*Exercise instructions*. Please return the records below exactly as they stand, with the pictures removed.

(Beginning of Extracted material)

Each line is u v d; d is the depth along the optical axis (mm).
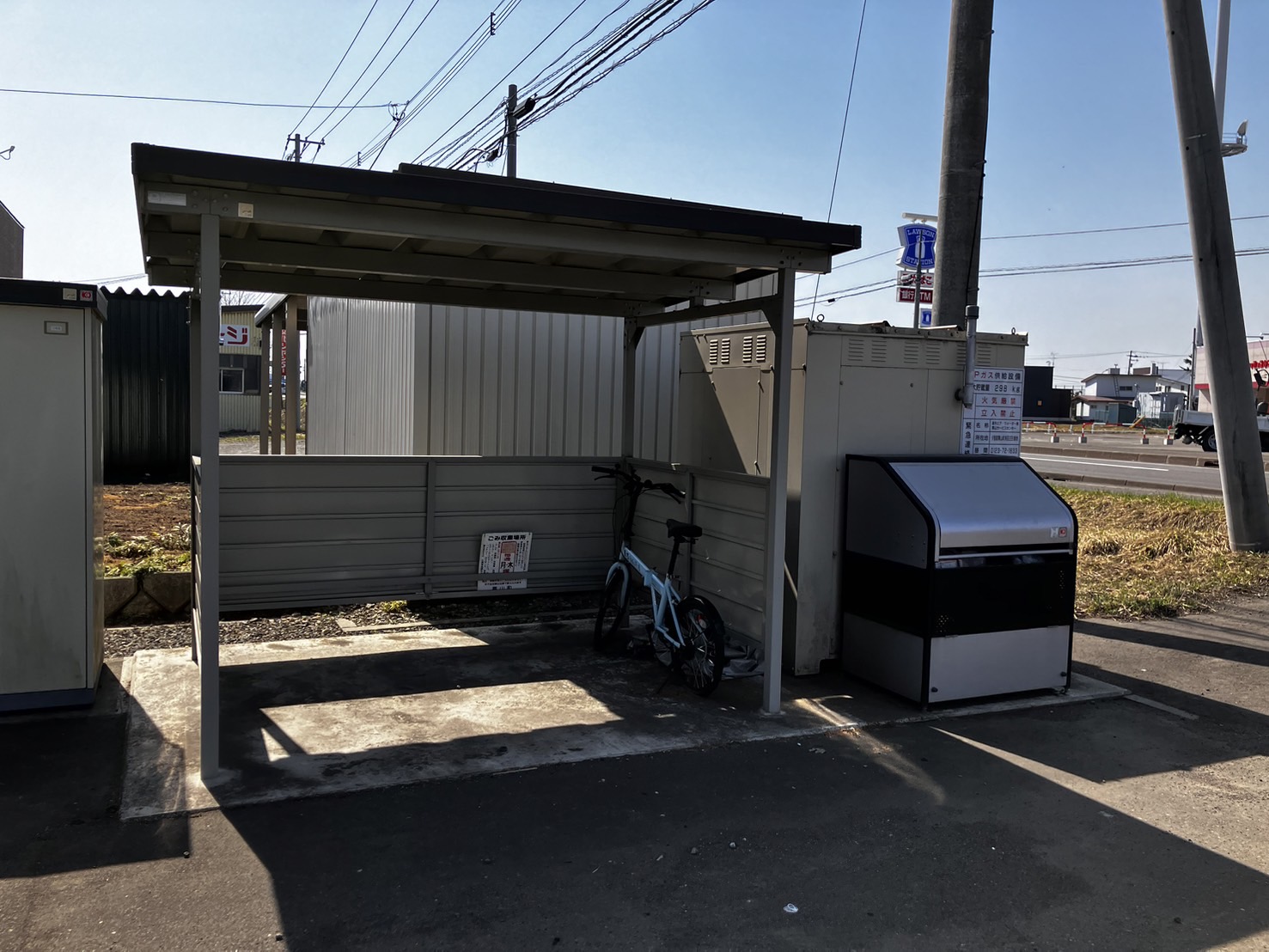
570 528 6742
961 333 5680
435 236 3840
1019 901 3025
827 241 4398
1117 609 6898
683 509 6023
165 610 6188
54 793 3570
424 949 2660
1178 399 61656
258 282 5438
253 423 26438
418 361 7477
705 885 3062
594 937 2748
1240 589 7613
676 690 5070
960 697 4848
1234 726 4695
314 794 3623
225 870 3047
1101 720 4754
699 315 5520
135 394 12906
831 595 5398
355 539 6055
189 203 3457
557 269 5285
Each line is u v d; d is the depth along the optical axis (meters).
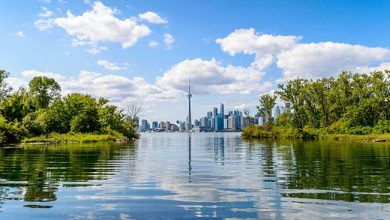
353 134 85.25
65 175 14.59
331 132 92.81
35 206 8.85
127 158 23.67
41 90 100.12
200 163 20.06
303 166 18.16
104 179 13.45
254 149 35.53
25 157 23.95
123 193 10.57
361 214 8.03
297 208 8.62
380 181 12.77
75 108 73.00
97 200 9.55
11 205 8.95
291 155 26.47
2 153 28.05
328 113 103.94
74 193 10.56
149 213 8.17
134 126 96.75
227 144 49.91
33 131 57.62
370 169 16.59
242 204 9.07
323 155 26.27
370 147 38.94
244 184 12.21
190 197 9.96
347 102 100.81
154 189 11.27
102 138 64.62
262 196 10.08
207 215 8.00
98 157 24.47
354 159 22.44
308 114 104.38
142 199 9.70
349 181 12.80
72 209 8.55
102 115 79.69
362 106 90.31
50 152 29.64
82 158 23.44
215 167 17.83
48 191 10.89
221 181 12.92
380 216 7.86
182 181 12.95
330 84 103.00
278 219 7.66
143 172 15.69
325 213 8.12
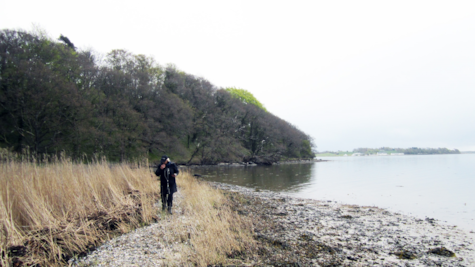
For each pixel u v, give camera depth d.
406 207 14.44
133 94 49.19
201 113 68.81
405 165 66.44
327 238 8.54
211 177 32.84
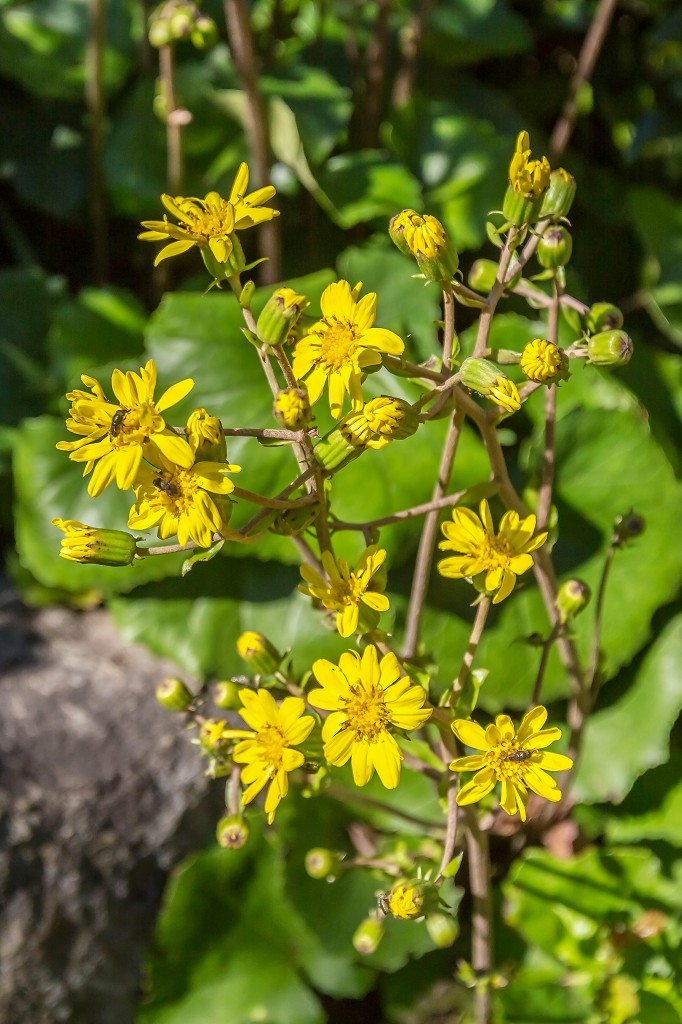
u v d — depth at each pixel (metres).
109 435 1.07
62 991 1.34
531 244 1.12
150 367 1.07
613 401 1.38
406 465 1.34
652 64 1.77
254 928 1.37
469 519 1.08
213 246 1.09
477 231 1.50
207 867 1.36
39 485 1.38
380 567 1.10
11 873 1.32
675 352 1.63
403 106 1.55
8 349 1.47
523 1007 1.32
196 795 1.36
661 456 1.36
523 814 1.08
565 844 1.37
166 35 1.37
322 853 1.21
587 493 1.37
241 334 1.38
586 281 1.67
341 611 1.09
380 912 1.15
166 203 1.11
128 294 1.49
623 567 1.36
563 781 1.33
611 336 1.12
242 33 1.39
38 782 1.33
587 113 1.79
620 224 1.70
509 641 1.34
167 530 1.07
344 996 1.37
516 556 1.08
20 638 1.41
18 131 1.59
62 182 1.58
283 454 1.34
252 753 1.10
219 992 1.35
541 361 1.08
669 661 1.36
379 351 1.07
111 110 1.60
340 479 1.33
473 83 1.72
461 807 1.18
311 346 1.08
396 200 1.47
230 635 1.36
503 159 1.53
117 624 1.38
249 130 1.44
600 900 1.34
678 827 1.35
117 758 1.35
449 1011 1.36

(End of Extracted material)

*Result of the exercise*.
Each line is u v d; d is the depth along the optical axis (mm).
570 528 6742
961 333 5680
435 236 3840
1019 901 3025
827 241 4398
1117 609 6898
683 509 6023
165 610 6188
54 793 3570
424 949 2660
1178 399 61656
258 282 5438
253 423 26438
418 361 7477
705 885 3062
594 937 2748
1240 589 7613
676 690 5070
960 697 4848
1234 726 4695
314 794 3623
225 870 3047
1101 720 4754
699 315 5520
135 394 12906
831 595 5398
355 539 6055
189 203 3457
557 269 5285
Each line is u v d; d is the depth along the optical axis (meters).
353 134 85.25
65 175 14.59
331 132 92.81
35 206 8.85
127 158 23.67
41 90 100.12
200 163 20.06
303 166 18.16
104 179 13.45
254 149 35.53
25 157 23.95
123 193 10.57
361 214 8.03
297 208 8.62
380 181 12.77
75 108 73.00
97 200 9.55
11 205 8.95
291 155 26.47
2 153 28.05
328 113 103.94
74 193 10.56
149 213 8.17
134 126 96.75
227 144 49.91
33 131 57.62
370 169 16.59
242 204 9.07
323 155 26.27
370 147 38.94
244 184 12.21
190 197 9.96
347 102 100.81
154 189 11.27
102 138 64.62
262 196 10.08
207 215 8.00
98 157 24.47
354 159 22.44
308 114 104.38
142 199 9.70
349 181 12.80
72 209 8.55
102 115 79.69
362 106 90.31
50 152 29.64
82 158 23.44
215 167 17.83
48 191 10.89
221 181 12.92
380 216 7.86
182 181 12.95
330 84 103.00
278 219 7.66
143 172 15.69
325 213 8.12
For each pixel u v, give camera depth d.
406 207 14.44
133 94 49.19
201 113 68.81
405 165 66.44
327 238 8.54
211 177 32.84
u v d — depth at each pixel (metres).
109 435 1.07
62 991 1.34
531 244 1.12
150 367 1.07
613 401 1.38
406 465 1.34
652 64 1.77
254 928 1.37
469 519 1.08
213 246 1.09
477 231 1.50
207 867 1.36
39 485 1.38
380 567 1.10
11 873 1.32
675 352 1.63
403 106 1.55
8 349 1.47
523 1007 1.32
196 795 1.36
661 456 1.36
523 814 1.08
565 844 1.37
166 35 1.37
322 853 1.21
587 493 1.37
241 334 1.38
586 281 1.67
341 611 1.09
380 912 1.15
166 203 1.11
128 294 1.49
623 567 1.36
563 781 1.33
611 336 1.12
242 33 1.39
38 782 1.33
587 113 1.79
620 224 1.70
509 641 1.34
167 530 1.07
344 996 1.37
516 556 1.08
20 638 1.41
18 131 1.59
62 182 1.58
283 454 1.34
252 753 1.10
219 992 1.35
541 361 1.08
669 661 1.36
379 351 1.07
111 110 1.60
340 479 1.33
473 83 1.72
461 807 1.18
311 346 1.08
396 200 1.47
230 635 1.36
503 159 1.53
117 624 1.38
249 130 1.44
600 900 1.34
678 827 1.35
117 758 1.35
449 1011 1.36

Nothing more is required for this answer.